Records provided START

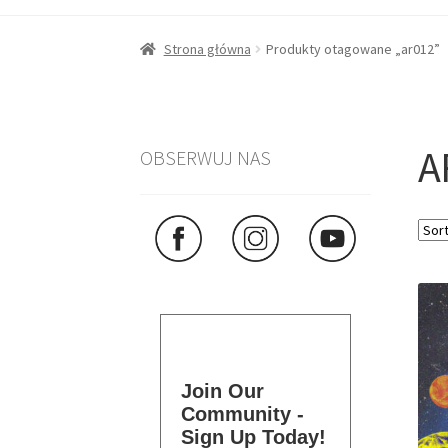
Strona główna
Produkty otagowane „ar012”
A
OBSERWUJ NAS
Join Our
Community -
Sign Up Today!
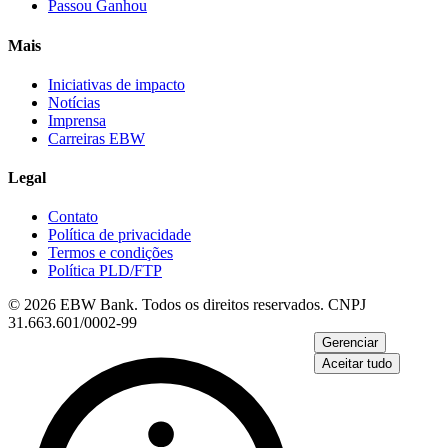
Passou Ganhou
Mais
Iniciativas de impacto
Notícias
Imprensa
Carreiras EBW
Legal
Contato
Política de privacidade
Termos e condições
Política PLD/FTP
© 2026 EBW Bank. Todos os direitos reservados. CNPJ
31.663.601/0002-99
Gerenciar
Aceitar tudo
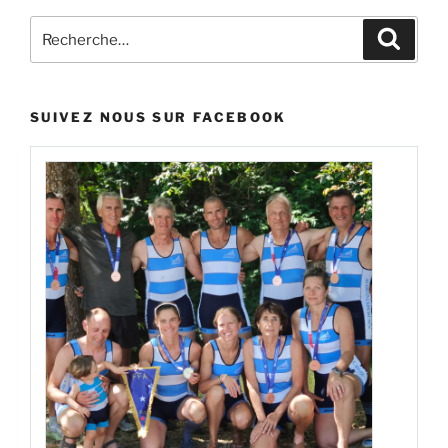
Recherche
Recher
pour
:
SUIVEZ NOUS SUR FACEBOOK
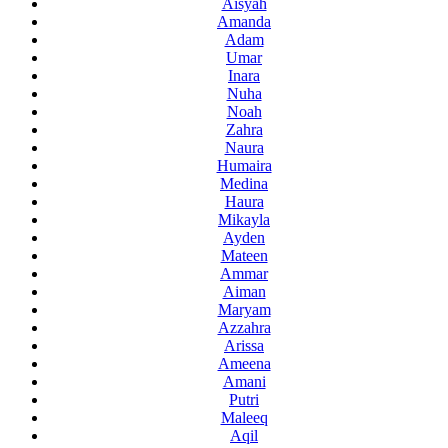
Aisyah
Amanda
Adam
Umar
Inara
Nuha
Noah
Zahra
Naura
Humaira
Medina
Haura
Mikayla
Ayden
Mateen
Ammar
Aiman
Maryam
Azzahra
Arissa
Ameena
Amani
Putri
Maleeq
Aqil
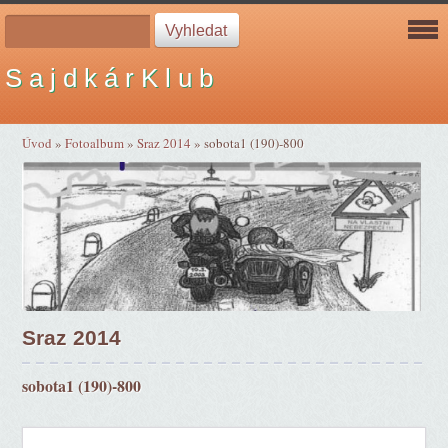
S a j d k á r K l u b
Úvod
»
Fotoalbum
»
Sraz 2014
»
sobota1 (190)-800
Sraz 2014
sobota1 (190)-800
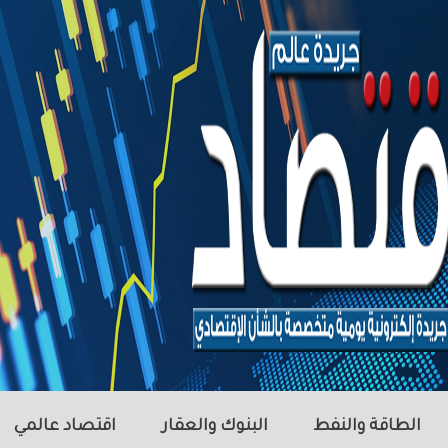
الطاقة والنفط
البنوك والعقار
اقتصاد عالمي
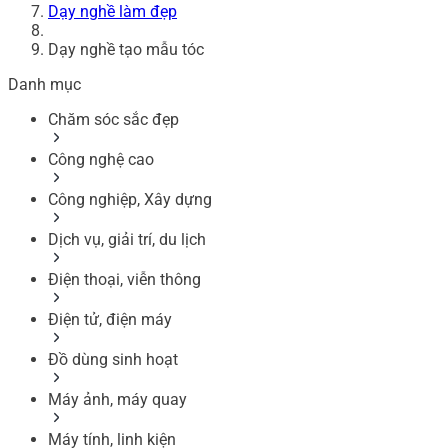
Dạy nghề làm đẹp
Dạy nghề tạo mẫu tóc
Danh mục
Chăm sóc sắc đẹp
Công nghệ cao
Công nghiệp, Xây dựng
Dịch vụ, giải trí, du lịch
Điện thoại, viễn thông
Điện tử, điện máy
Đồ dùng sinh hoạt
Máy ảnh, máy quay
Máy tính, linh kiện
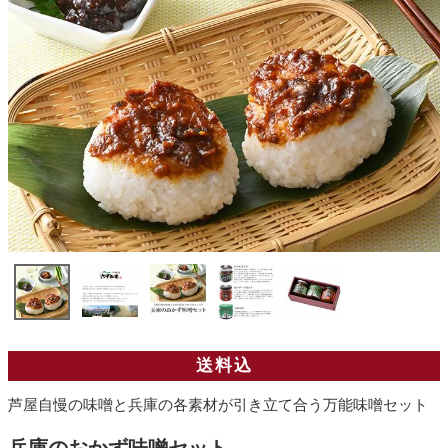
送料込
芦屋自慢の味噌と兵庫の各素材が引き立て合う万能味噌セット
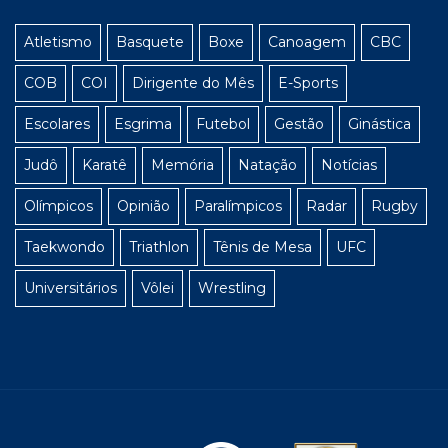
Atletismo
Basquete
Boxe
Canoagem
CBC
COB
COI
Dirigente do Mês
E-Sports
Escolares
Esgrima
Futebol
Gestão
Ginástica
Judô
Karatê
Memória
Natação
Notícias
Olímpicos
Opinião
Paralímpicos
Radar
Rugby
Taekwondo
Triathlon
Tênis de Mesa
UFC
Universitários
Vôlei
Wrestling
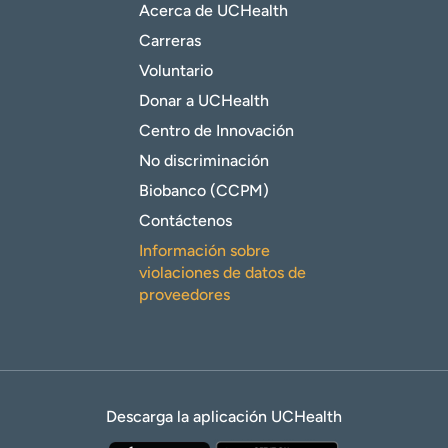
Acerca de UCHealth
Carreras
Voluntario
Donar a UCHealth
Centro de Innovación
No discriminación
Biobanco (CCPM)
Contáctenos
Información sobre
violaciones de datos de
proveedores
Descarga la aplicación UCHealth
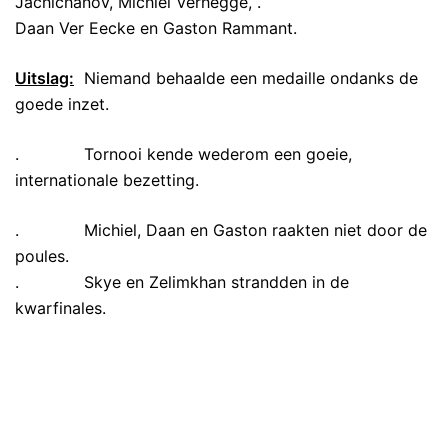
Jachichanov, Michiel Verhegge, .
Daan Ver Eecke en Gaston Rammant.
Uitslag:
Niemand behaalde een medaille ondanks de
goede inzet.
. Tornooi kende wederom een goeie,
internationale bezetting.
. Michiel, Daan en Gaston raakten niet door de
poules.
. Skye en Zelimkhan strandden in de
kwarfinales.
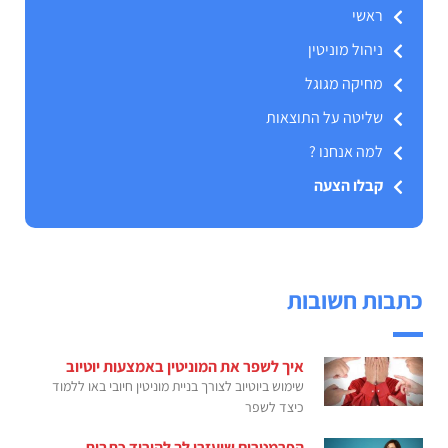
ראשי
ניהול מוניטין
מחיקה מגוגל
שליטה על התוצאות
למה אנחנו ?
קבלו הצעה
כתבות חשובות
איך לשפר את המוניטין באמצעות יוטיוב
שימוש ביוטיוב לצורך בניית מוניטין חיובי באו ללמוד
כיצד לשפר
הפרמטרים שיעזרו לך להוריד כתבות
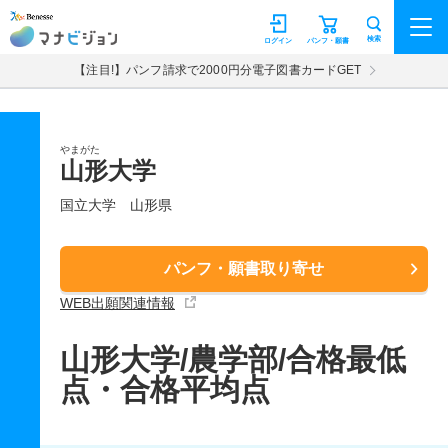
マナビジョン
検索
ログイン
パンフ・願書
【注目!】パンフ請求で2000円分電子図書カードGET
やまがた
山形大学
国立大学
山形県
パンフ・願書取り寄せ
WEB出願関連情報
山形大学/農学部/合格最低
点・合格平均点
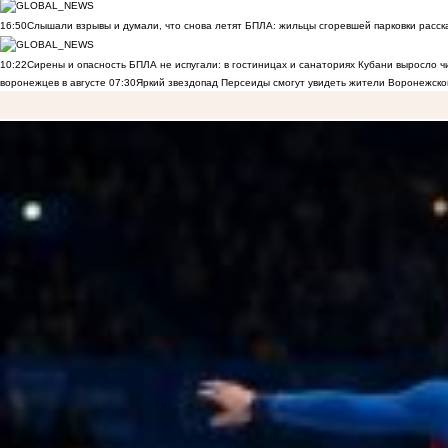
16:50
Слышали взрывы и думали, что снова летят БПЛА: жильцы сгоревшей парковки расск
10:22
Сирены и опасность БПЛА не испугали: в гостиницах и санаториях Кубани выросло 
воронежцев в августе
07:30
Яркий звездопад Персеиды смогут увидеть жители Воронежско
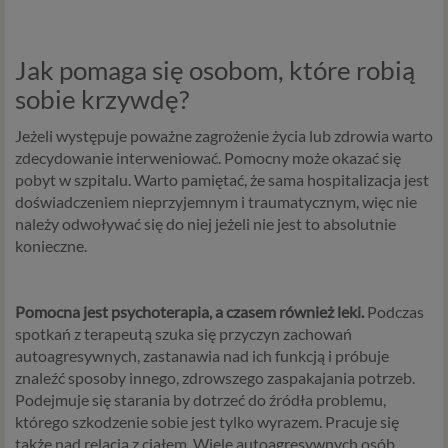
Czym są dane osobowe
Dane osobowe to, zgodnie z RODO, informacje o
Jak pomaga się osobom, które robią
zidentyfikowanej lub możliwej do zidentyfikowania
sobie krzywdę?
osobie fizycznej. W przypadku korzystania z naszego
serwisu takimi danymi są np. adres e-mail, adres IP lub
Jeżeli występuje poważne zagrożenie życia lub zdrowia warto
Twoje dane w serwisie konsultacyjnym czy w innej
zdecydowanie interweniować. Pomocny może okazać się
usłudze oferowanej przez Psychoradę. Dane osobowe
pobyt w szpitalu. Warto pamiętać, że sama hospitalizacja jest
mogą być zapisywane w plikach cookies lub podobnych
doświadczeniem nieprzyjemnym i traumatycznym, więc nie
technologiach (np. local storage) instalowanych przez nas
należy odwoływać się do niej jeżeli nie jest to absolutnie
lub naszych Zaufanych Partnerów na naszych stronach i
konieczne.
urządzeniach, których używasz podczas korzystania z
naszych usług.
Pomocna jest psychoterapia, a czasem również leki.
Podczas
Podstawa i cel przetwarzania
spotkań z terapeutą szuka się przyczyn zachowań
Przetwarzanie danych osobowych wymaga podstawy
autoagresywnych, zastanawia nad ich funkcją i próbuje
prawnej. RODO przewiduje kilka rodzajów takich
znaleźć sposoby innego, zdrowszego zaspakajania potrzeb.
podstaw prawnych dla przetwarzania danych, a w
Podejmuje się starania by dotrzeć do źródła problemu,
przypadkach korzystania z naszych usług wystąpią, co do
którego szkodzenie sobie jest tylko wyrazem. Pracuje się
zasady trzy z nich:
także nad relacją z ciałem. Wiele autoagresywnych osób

Records provided END
Records provided START

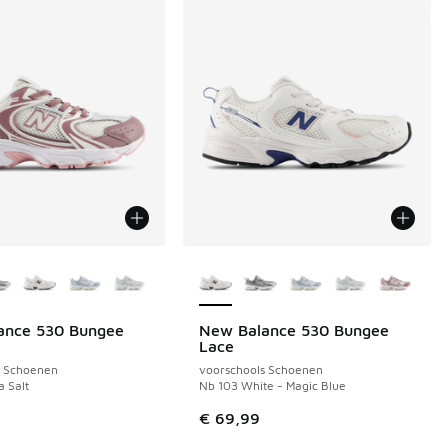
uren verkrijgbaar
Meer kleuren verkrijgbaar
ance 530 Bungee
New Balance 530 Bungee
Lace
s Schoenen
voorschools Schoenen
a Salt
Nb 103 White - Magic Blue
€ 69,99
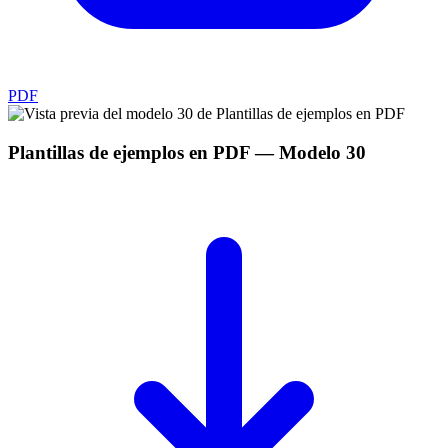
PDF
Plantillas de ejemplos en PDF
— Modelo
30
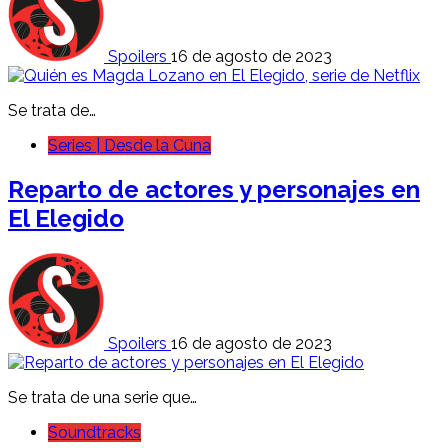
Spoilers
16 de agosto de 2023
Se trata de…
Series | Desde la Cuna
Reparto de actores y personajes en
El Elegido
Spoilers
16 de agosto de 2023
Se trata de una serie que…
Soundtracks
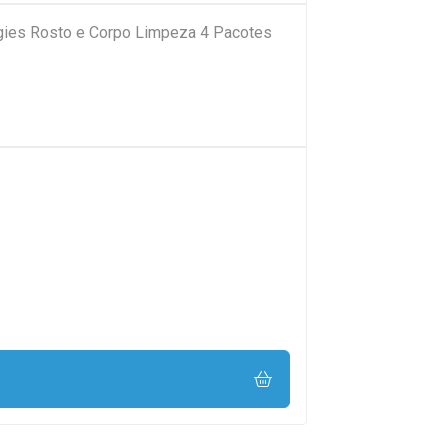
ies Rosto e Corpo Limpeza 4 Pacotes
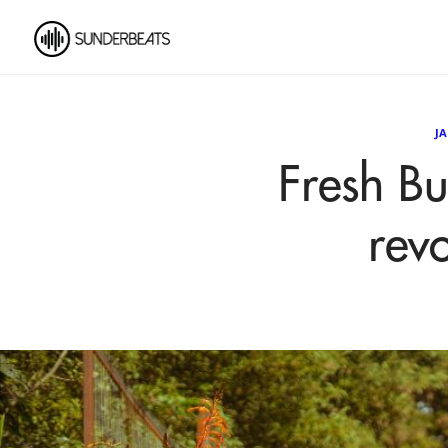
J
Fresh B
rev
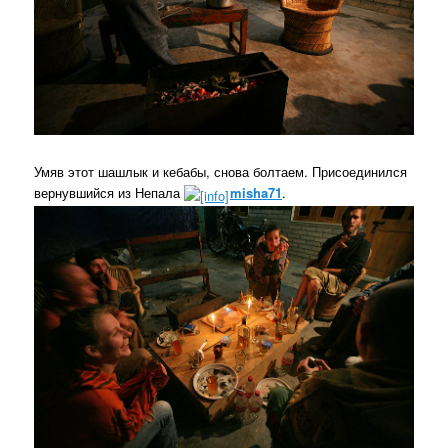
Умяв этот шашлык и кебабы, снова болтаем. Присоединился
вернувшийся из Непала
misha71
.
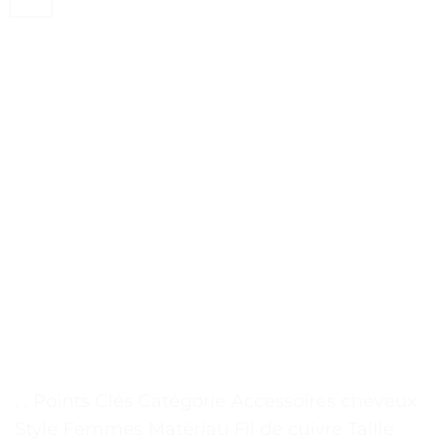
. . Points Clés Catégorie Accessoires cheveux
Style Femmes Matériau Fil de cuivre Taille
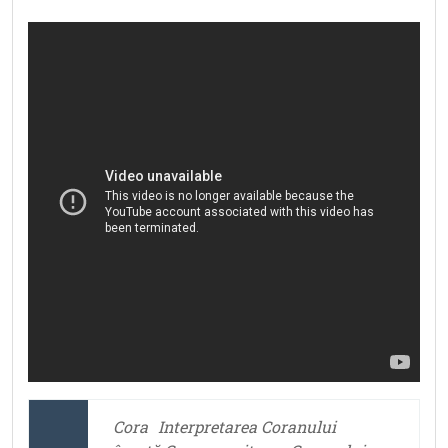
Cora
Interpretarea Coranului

Records provided END

Assignment:
Above, find the line holding "Nb 103 White - Magic Blue" and the line holding "Interpretarea Coranului". Print exactly those two lines and every line between them, but no pictures.

The answer:
Nb 103 White - Magic Blue
€ 69,99
PDF
Plantillas de ejemplos en PDF
— Modelo
30
Spoilers
16 de agosto de 2023
Se trata de…
Series | Desde la Cuna
Reparto de actores y personajes en
El Elegido
Spoilers
16 de agosto de 2023
Se trata de una serie que…
Soundtracks
ies Rosto e Corpo Limpeza 4 Pacotes
J
Fresh B
rev
Умяв этот шашлык и кебабы, снова болтаем. Присоединился
вернувшийся из Непала
misha71
.
. . Points Clés Catégorie Accessoires cheveux
Style Femmes Matériau Fil de cuivre Taille
Cora
Interpretarea Coranului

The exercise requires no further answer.